[Records excerpted from a collection]
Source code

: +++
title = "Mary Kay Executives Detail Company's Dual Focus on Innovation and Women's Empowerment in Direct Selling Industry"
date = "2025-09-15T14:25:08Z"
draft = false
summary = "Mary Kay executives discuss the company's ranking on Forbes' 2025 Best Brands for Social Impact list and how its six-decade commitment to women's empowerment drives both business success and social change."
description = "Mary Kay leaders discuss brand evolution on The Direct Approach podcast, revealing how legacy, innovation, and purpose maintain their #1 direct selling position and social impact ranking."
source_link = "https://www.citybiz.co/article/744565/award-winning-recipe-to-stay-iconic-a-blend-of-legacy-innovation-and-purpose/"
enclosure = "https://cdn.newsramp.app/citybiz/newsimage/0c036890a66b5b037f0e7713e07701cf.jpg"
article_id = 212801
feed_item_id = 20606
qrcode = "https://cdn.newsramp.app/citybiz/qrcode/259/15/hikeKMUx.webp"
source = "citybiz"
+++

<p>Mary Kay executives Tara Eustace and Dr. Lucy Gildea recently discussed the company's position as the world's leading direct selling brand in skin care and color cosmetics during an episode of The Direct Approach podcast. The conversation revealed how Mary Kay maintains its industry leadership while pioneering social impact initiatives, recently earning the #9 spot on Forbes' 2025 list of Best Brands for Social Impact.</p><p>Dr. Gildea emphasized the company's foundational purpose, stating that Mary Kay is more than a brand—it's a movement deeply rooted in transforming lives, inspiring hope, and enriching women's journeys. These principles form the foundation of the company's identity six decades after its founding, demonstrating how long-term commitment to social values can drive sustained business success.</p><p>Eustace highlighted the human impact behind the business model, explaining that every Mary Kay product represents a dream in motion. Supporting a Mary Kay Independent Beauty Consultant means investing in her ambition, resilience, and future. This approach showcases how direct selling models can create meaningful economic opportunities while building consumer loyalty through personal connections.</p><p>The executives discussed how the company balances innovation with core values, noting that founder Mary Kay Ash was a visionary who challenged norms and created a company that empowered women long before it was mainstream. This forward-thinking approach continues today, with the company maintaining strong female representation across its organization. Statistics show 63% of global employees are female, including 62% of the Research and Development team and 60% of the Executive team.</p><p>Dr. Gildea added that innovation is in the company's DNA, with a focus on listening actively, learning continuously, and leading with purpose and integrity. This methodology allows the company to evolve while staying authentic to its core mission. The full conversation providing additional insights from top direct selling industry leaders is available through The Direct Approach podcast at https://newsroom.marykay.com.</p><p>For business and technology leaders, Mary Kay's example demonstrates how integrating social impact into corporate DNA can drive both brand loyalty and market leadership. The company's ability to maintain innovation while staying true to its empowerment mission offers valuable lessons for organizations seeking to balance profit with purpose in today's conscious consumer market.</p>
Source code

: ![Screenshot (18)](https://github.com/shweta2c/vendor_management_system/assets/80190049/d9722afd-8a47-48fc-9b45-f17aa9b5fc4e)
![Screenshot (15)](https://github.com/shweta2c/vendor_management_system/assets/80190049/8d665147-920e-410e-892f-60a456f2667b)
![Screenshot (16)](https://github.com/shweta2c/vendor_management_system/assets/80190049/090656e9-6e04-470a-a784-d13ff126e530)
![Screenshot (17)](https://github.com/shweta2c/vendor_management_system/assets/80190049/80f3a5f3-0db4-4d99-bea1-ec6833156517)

__Activity__: From the first record to the last, print each one exactly.

__Solution for this exercise__:
Source code

: +++
title = "Mary Kay Executives Detail Company's Dual Focus on Innovation and Women's Empowerment in Direct Selling Industry"
date = "2025-09-15T14:25:08Z"
draft = false
summary = "Mary Kay executives discuss the company's ranking on Forbes' 2025 Best Brands for Social Impact list and how its six-decade commitment to women's empowerment drives both business success and social change."
description = "Mary Kay leaders discuss brand evolution on The Direct Approach podcast, revealing how legacy, innovation, and purpose maintain their #1 direct selling position and social impact ranking."
source_link = "https://www.citybiz.co/article/744565/award-winning-recipe-to-stay-iconic-a-blend-of-legacy-innovation-and-purpose/"
enclosure = "https://cdn.newsramp.app/citybiz/newsimage/0c036890a66b5b037f0e7713e07701cf.jpg"
article_id = 212801
feed_item_id = 20606
qrcode = "https://cdn.newsramp.app/citybiz/qrcode/259/15/hikeKMUx.webp"
source = "citybiz"
+++

<p>Mary Kay executives Tara Eustace and Dr. Lucy Gildea recently discussed the company's position as the world's leading direct selling brand in skin care and color cosmetics during an episode of The Direct Approach podcast. The conversation revealed how Mary Kay maintains its industry leadership while pioneering social impact initiatives, recently earning the #9 spot on Forbes' 2025 list of Best Brands for Social Impact.</p><p>Dr. Gildea emphasized the company's foundational purpose, stating that Mary Kay is more than a brand—it's a movement deeply rooted in transforming lives, inspiring hope, and enriching women's journeys. These principles form the foundation of the company's identity six decades after its founding, demonstrating how long-term commitment to social values can drive sustained business success.</p><p>Eustace highlighted the human impact behind the business model, explaining that every Mary Kay product represents a dream in motion. Supporting a Mary Kay Independent Beauty Consultant means investing in her ambition, resilience, and future. This approach showcases how direct selling models can create meaningful economic opportunities while building consumer loyalty through personal connections.</p><p>The executives discussed how the company balances innovation with core values, noting that founder Mary Kay Ash was a visionary who challenged norms and created a company that empowered women long before it was mainstream. This forward-thinking approach continues today, with the company maintaining strong female representation across its organization. Statistics show 63% of global employees are female, including 62% of the Research and Development team and 60% of the Executive team.</p><p>Dr. Gildea added that innovation is in the company's DNA, with a focus on listening actively, learning continuously, and leading with purpose and integrity. This methodology allows the company to evolve while staying authentic to its core mission. The full conversation providing additional insights from top direct selling industry leaders is available through The Direct Approach podcast at https://newsroom.marykay.com.</p><p>For business and technology leaders, Mary Kay's example demonstrates how integrating social impact into corporate DNA can drive both brand loyalty and market leadership. The company's ability to maintain innovation while staying true to its empowerment mission offers valuable lessons for organizations seeking to balance profit with purpose in today's conscious consumer market.</p>
Source code

: ![Screenshot (18)](https://github.com/shweta2c/vendor_management_system/assets/80190049/d9722afd-8a47-48fc-9b45-f17aa9b5fc4e)
![Screenshot (15)](https://github.com/shweta2c/vendor_management_system/assets/80190049/8d665147-920e-410e-892f-60a456f2667b)
![Screenshot (16)](https://github.com/shweta2c/vendor_management_system/assets/80190049/090656e9-6e04-470a-a784-d13ff126e530)
![Screenshot (17)](https://github.com/shweta2c/vendor_management_system/assets/80190049/80f3a5f3-0db4-4d99-bea1-ec6833156517)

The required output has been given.